WQHDは2560x1440の解像度で、27インチモニターとの組み合わせが画素密度の面で最適です(約109ppi)。フルHDの約1.8倍の画素数で、テキストのギザギザが消え、ゲーム内の遠景ディテールが見えるようになります。24.5インチにWQHDは文字が小さすぎ、32インチでは画素密度が下がりすぎるため、27インチが理想的なサイズです。
応答速度と残像低減

WQHDモニターの応答速度はパネルによって大きく異なります。IPS 1ms(27GP850-B、MAG 274QRF QD)はゲームと作業の兼用に十分な応答速度です。Fast IPS 0.5ms(XB273U F)はIPSの中で最速クラスです。OLED 0.03ms(PG27AQDM、AW2725DF)はFPS競技でも残像がまったく見えないレベルです。

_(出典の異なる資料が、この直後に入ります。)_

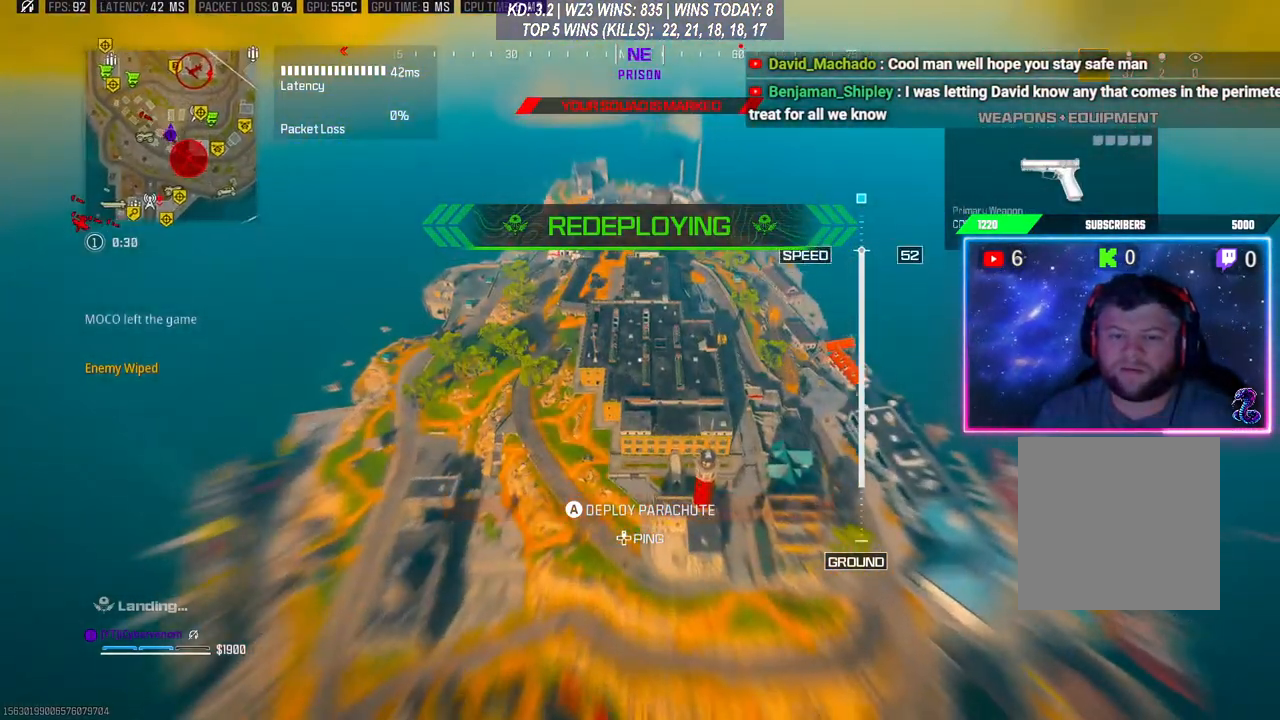
{"buttons": [], "left_stick": "up", "right_stick": "down-right", "events": [[267, "right_stick", "down-right"]]}
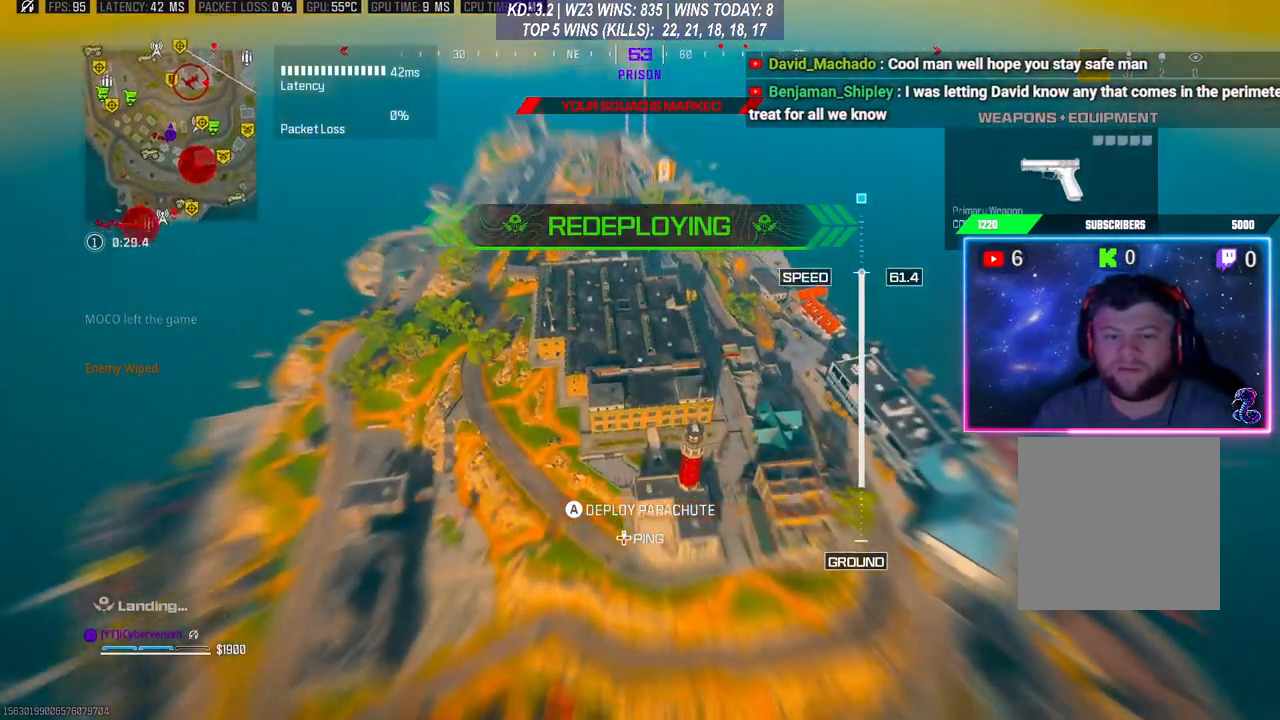
{"buttons": [], "left_stick": "up", "right_stick": "down-right", "events": [[267, "right_stick", "right"], [367, "right_stick", "down-right"]]}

WQHD(2560x1440)はフルHDの約1.8倍のピクセル数で、27インチモニターとの相性が最も良い解像度です。フルHDの27インチではピクセル密度が低くドット感が目立ちますが、WQHDならppiが109となり文字やテクスチャが明瞭に表示されます。GPU負荷はフルHDの約1.8倍で4Kの半分程度なので、RTX 4060〜4070クラスのGPUで高フレームレートを維持でき、画質と性能のバランスが最も取りやすい解像度です。
ステップ2: WQHDの候補モデルを知る
価格帯別の選択肢
WQHDモニターは3万円台から10万円台まで幅があります。入門のLG 27GN800-B(144Hz IPS 3万円台)からNano IPS(27GP850-B 4万円台)、Rapid IPS(MAG 274QRF QD 4万円台)、IPS 360Hz(PG27AQN 10万円台)、QD-OLED 360Hz(AW2725DF 10万円台)まで段階的に選べます。
各モデルの位置づけ
ASUS ROG Swift PG27AQN、Dell Alienware AW2725DF、BenQ MOBIUZ EX270QMはそれぞれ異なるポジションにあり、用途が決まれば候補は2〜3機種に絞れます。パネル技術、リフレッシュレート、価格帯の3軸で比較すると効率的です。FPS競技重視なら応答速度を最優先、映像美重視ならOLEDか広色域IPSを優先、コスパ重視なら144Hz以上のIPSに絞ると迷いにくくなります。当サイトの商品DBで横並び比較するのもおすすめです。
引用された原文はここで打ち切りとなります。